Pero en un momento sucedió algo inesperado que lo cambió todo. Una niña de aquel
grupo, que llevaba un buen rato sin mover un solo músculo de su cuerpo, clavó sus ojos
en los míos y mi mirada cobarde fue incapaz de aceptar el duelo. Como creí que era algo
casual, me repuse y al alzar la cabeza fue cuando me encontré de bruces abducido por la
imponente órbita azul de sus ojos que, provocándome me esperaban. Entonces, me
acerqué a ella lo mismo que pude haber salido huyendo y, para mi asombro, le acaricié la
mejilla. Aquel insignificante gesto, aquella leve caricia que a punto estuvo de ahogarse
en mi mano, pareció conectar su cerebro y la niña salió de su letargo. La cara se le
iluminó, movió la cabeza y acomodó entre sus mejillas una sonrisa a la vez que un fino
hilo de saliva se le escapó de entre sus labios, se deslizó por la barbilla y se precipitó al
vacío para siempre.
No hizo falta que hablara para darme cuenta de que aquel cerebro estaba muy vivo. Detrás
de aquellas figuras de sal había sentimientos a flor de piel, iguales a los míos, bastaba
sólo con salir a su encuentro.
Después de aquello se despejaron mis dudas, tuve la certeza de que había hecho bien
eligiendo ese trabajo, aquella caricia me abrió el camino. Fueron seis meses más los que
estuve allí, sólo seis, pero muy intensos.
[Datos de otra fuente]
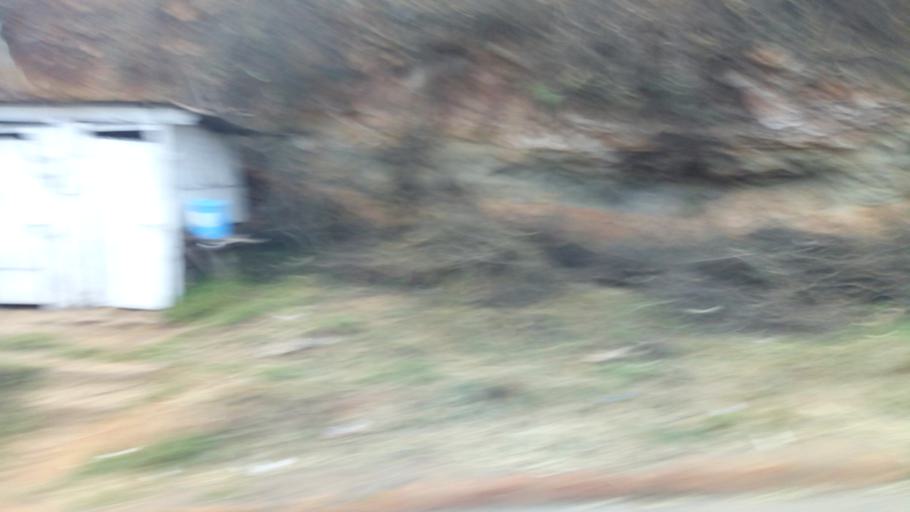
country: KE
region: Kiambu
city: Limuru
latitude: -1.0670
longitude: 36.6015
Aprendí mucho con ellos y de ellos. Aprendí a
escuchar sus silencios, a descifrar que en la mirada perdida de aquellos niños está el peso
de unas vidas forjadas a contracorriente. Caminé a su paso empujando sus sillas y sentí el
freno que le imponía el murmullo de la gente al verlos pasar. Percibí el lastre de las
miradas insolentes que les hacían sentirse diferentes.
Desde entonces escucho sus silencios porque en ellos encuentro respuesta a mis
preguntas, y es que aprendí que no hay palabra que diga tanto como la sonrisa de uno de
estos niños, ni hay silencio más sonoro que el que impone su llanto, y por encima de todo,
no hay alma que sea inmune a una caricia, ni cerebro que lo soporte.